Numa decisão cercada de controvérsia, a União Europeia definiu que projetos de gás natural e energia nuclear poderão ser considerados ‘verdes’. A classificação do que pode ou não receber o selo de investimento sustentável foi aprovada hoje pelo Parlamento Europeu.
Isso significa na prática que essas duas fontes energéticas poderão potencialmente receber recursos bilionários de investidores que seguirem a taxonomia verde da UE.
A decisão de colocar gás e nuclear – desde que obedecendo alguns critérios técnicos – ao lado de fontes renováveis como solar e eólica causou celeuma quando foi revelada, de surpresa, em 31 de dezembro passado.
A reação dos ativistas foi imediata, e durante os últimos meses houve intensas negociações entre os eurodeputados para tentar obter os 353 votos necessários para alterar a classificação.
No final, não houve apoio suficiente. Em tese, os países-membros do bloco ainda podem barrar a medida, mas isso é considerado improvável.
A nova regra passa a valer a partir do começo do ano que vem – mas antes deve haver uma intensa briga judicial.
A crise de abastecimento de gás natural por causa da guerra da Ucrânia acentuou ainda mais divisões históricas entre os 27 países que integram o bloco.

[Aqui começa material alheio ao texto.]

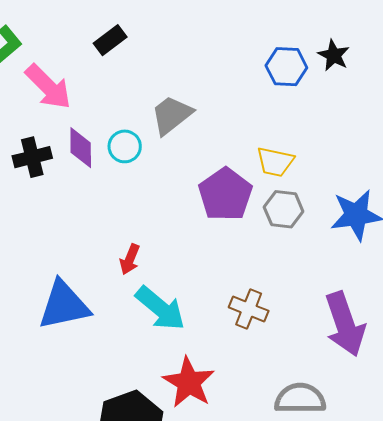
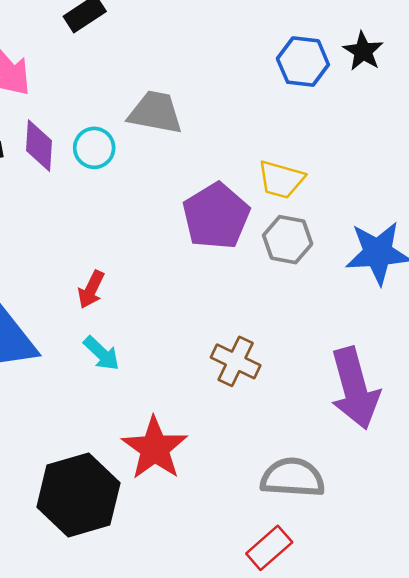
gray trapezoid: (172, 115) -> (155, 112), turned 45
cyan arrow: (160, 308) -> (102, 353), moved, size x0.6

Áustria e Luxemburgo, dois países que fazem oposição veemente às usinas atômicas, ameaçaram entrar com ações na Justiça para barrar o incentivo extra para a energia nuclear.
“Está completamente claro que tanto a energia nuclear quanto os gases fósseis não têm nada a ver com sustentabilidade”, afirmou a ministra da energia austríaca, Leonore Gewessler. “Naturalmente vamos contestar. Já fizemos os preparativos.”
O Greenpeace também prometeu contestar a taxonomia nas cortes.
Já a França, que gera dois terços de sua eletricidade em usinas nucleares e é um dos pilares da UE, é favorável à medida. O argumento é que a energia atômica não gera emissões de CO2 e não é intermitente, como fontes solares ou eólicas.
Transição energética
O continente vive um dilema sem soluções fáceis. Ao mesmo tempo em que tenta reduzir a dependência do gás importado da Rússia, a UE se comprometeu em zerar suas emissões líquidas de gases do efeito-estufa até 2050.
Um dos mecanismos para isso seria justamente a taxonomia verde. As tecnologias classificadas como sustentáveis dentro do esquema poderiam acessar recursos de fundos que se guiam por critérios ambientais.
Mas a ameaça de desabastecimento no curto prazo tem levado alguns países a estender a vida útil de usinas de carvão (ou até mesmo a religá-las).
Ursula von der Leyen, a presidente da Comissão Europeia (o órgão executivo da UE), afirma que a taxonomia não vai afetar o comprometimento do bloco com a energia limpa.
Mas os críticos da inclusão de gás e energia nuclear afirmam que o continente pode estar colocando em risco sua liderança global no que diz respeito à descarbonização da economia.
“Foi um golpe duro para a liderança da Europa. A UE foi pioneira em taxonomia, e agora outros estão fazendo [esse trabalho] muito melhor”, afirmou ao Financial Times Tsvetelina Kuzmanova, do centro de estudos especializado em meio ambiente E3G.
Ambientalistas, acadêmicos e muitos gestores de recursos afirmam que uma consequência prática da nova regra seria “roubar” dinheiro que seria destinado a fazendas solares ou eólicas.
Mas a regra tem algumas ressalvas importantes. No caso do gás natural, o carimbo “verde” só será aplicado se os projetos tiverem vida útil até 2035 – depois, eles devem ser convertidos para fontes renováveis. E há provisões que estabelecem limites máximos de emissões de CO2 por energia gerada.
No caso das usinas atômicas, há condições específicas para o descarte do material radioativo.
Mesmo superadas essas restrições, muitos investidores podem simplesmente ignorar os critérios estabelecidos pela UE. O próprio Banco Europeu de Investimentos, que pertence ao bloco, já afirmou que não fará empréstimos para essas duas fontes energéticas.
Gestores privados também já fizeram sinalizações no mesmo sentido. O risco, afirmam os analistas, é que as regras europeias para finanças climáticas, hoje consideradas o “padrão ouro” global, percam credibilidade.